Start of Block

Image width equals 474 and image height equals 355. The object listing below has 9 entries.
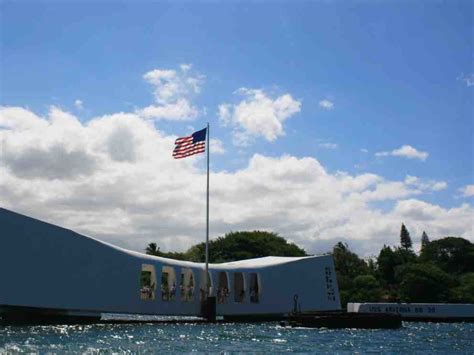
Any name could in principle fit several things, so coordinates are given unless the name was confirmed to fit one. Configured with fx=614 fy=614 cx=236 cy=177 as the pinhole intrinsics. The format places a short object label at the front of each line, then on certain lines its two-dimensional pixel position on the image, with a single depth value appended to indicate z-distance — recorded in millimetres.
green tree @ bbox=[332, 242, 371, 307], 77625
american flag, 37656
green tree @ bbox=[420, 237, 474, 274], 91875
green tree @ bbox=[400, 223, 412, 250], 131375
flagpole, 39906
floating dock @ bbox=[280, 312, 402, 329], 36938
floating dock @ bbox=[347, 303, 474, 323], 50547
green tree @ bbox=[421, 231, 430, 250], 141638
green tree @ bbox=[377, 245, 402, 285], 83000
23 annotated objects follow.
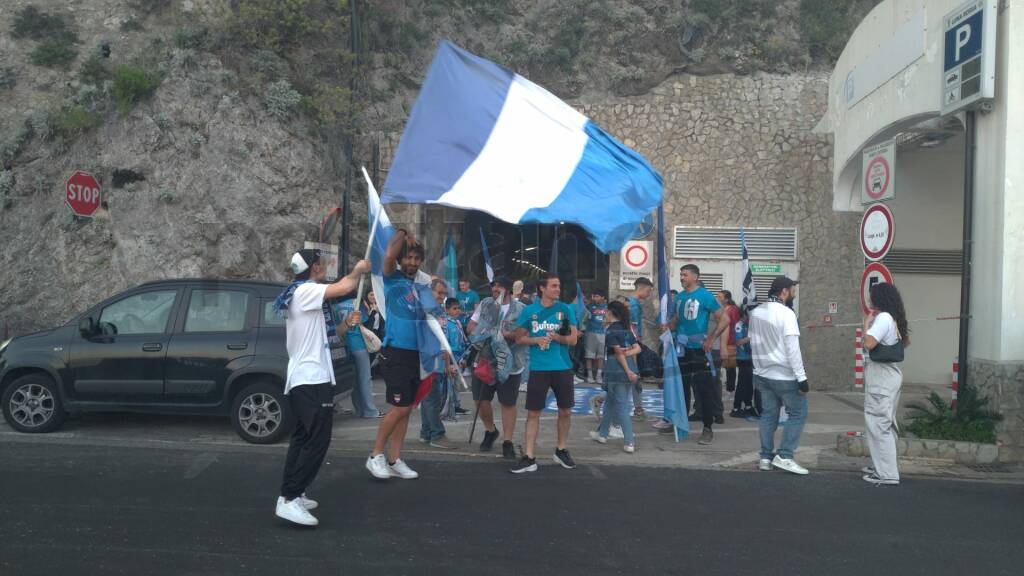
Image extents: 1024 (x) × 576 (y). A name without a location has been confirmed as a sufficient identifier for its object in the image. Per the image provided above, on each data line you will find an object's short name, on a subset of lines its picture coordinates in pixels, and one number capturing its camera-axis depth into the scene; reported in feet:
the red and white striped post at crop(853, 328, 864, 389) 39.30
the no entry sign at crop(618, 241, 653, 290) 47.11
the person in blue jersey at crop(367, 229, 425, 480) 20.95
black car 26.66
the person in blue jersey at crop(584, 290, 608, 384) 44.19
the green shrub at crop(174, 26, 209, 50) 48.42
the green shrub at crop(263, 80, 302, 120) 47.80
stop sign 38.86
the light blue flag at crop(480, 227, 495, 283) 45.65
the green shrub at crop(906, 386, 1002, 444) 26.04
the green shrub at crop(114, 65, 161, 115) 46.32
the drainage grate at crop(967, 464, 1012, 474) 25.04
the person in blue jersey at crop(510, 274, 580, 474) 22.95
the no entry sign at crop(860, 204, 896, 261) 26.07
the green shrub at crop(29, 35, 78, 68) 52.49
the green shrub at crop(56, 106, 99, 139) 46.73
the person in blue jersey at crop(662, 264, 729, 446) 29.53
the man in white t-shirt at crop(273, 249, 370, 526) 17.12
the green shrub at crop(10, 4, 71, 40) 54.08
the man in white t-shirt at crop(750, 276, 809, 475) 23.47
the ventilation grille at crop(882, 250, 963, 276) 46.09
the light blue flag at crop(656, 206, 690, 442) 27.55
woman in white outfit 22.88
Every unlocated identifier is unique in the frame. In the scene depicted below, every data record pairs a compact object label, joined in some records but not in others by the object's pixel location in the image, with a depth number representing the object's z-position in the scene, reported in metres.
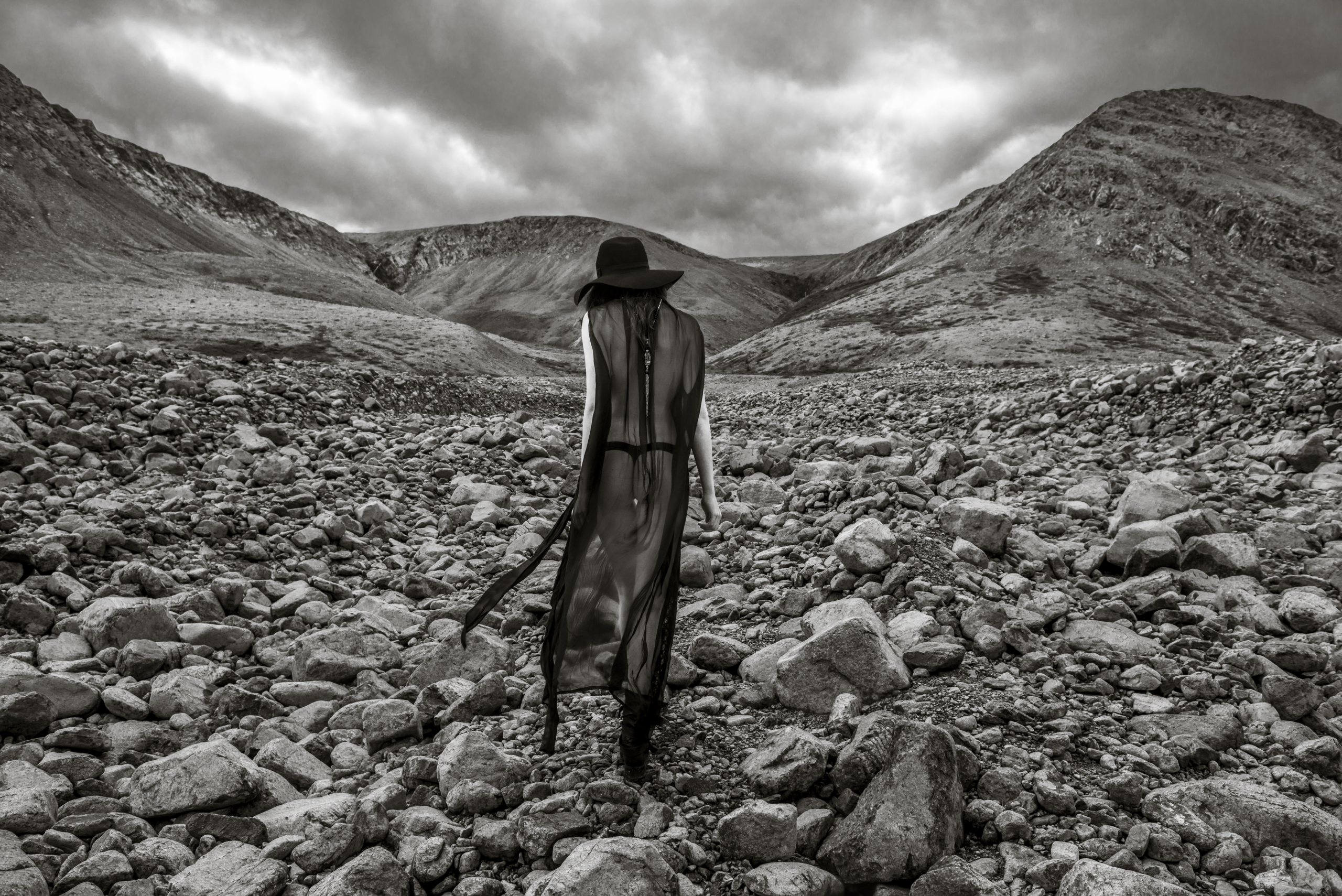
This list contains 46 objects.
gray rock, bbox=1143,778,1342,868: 2.50
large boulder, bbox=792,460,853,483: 8.20
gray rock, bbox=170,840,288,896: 2.46
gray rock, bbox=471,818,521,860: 2.70
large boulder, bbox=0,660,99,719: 3.58
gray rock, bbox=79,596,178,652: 4.38
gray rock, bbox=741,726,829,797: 2.94
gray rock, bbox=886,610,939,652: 3.98
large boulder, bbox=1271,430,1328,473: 6.70
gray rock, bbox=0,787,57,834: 2.64
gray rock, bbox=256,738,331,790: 3.30
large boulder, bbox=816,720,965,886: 2.53
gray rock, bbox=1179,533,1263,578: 4.60
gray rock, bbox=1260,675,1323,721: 3.26
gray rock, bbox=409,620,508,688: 4.40
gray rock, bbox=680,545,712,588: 5.50
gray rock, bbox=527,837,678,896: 2.33
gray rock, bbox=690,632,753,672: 4.12
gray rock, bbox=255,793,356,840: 2.79
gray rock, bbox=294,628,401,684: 4.38
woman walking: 3.29
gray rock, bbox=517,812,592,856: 2.68
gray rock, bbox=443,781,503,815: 2.95
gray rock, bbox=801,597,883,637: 4.12
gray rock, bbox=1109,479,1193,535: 5.52
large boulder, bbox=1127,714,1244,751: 3.08
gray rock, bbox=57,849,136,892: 2.42
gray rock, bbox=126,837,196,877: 2.56
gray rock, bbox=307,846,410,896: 2.44
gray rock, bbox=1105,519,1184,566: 4.89
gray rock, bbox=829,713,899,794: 2.86
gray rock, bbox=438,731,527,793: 3.09
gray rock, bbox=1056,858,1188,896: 2.16
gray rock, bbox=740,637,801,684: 3.93
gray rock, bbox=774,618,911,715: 3.61
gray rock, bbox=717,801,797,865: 2.65
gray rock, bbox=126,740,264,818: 2.87
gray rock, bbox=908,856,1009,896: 2.39
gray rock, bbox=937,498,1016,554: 5.20
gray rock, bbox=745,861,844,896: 2.46
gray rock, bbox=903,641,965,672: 3.71
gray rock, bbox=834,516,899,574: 4.80
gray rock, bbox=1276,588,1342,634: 3.88
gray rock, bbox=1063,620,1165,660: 3.76
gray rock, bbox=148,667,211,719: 3.82
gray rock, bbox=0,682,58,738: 3.36
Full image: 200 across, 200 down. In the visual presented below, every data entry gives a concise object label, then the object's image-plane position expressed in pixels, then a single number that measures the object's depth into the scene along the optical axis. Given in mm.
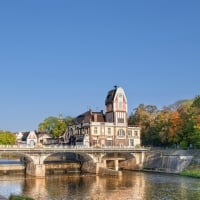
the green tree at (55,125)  133375
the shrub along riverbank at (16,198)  34091
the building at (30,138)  152838
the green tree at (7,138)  144625
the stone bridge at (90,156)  74938
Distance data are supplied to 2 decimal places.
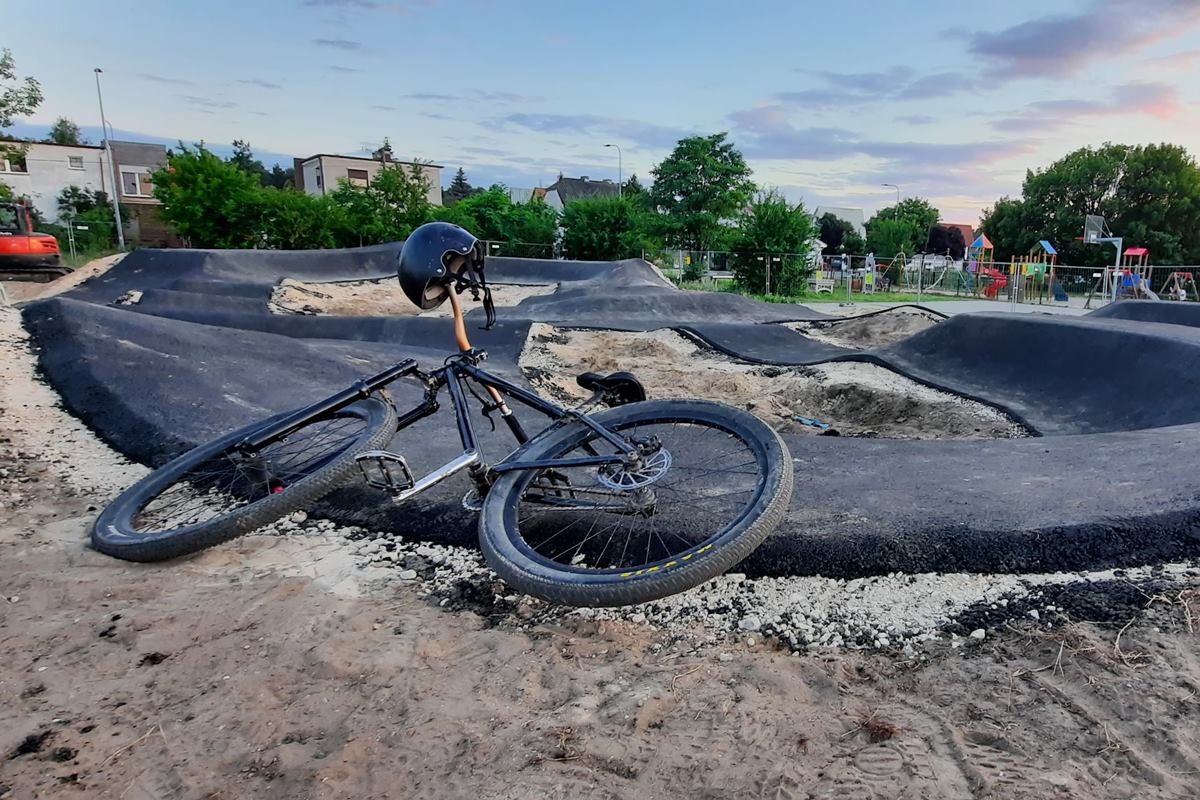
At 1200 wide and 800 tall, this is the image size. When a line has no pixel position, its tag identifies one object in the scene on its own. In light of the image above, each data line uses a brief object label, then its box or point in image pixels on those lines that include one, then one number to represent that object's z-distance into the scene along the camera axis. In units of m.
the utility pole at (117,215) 37.69
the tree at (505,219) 38.19
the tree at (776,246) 28.28
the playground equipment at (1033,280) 28.19
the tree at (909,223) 51.44
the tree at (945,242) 68.25
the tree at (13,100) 28.03
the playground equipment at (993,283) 31.60
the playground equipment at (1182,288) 24.31
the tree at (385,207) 31.72
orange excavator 22.34
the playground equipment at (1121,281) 24.39
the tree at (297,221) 28.16
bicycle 2.50
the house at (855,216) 62.44
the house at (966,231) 71.60
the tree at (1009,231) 49.78
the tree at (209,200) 27.00
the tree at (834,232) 60.25
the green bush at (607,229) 33.84
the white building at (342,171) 57.09
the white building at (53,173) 53.00
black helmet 3.20
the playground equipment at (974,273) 33.25
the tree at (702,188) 41.66
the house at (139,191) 48.56
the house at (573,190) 71.50
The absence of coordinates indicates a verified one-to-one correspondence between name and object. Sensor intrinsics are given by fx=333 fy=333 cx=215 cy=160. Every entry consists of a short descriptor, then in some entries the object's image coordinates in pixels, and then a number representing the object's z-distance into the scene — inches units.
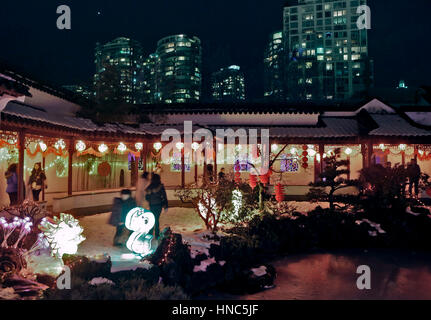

End of Block

WORK TO COMPLETE: Give an exact copy of the lines above from the line with "gray rock, bbox=1179,533,1263,578: 4.60" up to and including the line with "gray rock, bbox=740,637,801,684: 3.93", and leave everything else out.

SOLUTION TO THIS EXERCISE:
gray rock, bbox=1179,533,1263,578: 4.60
gray rock, bbox=1260,675,1323,721: 3.26
gray rock, bbox=409,620,508,688: 4.40
gray rock, bbox=680,545,712,588: 5.50
gray rock, bbox=527,837,678,896: 2.33
gray rock, bbox=690,632,753,672: 4.12
gray rock, bbox=255,793,356,840: 2.79
gray rock, bbox=294,628,401,684: 4.38
woman walking: 3.29
gray rock, bbox=517,812,592,856: 2.68
gray rock, bbox=443,781,503,815: 2.95
gray rock, bbox=801,597,883,637: 4.12
gray rock, bbox=1109,479,1193,535: 5.52
large boulder, bbox=1127,714,1244,751: 3.08
gray rock, bbox=57,849,136,892: 2.42
gray rock, bbox=126,837,196,877: 2.56
gray rock, bbox=307,846,410,896: 2.44
gray rock, bbox=1105,519,1184,566: 4.89
gray rock, bbox=829,713,899,794: 2.86
gray rock, bbox=438,731,527,793: 3.09
gray rock, bbox=1056,858,1188,896: 2.16
gray rock, bbox=740,637,801,684: 3.93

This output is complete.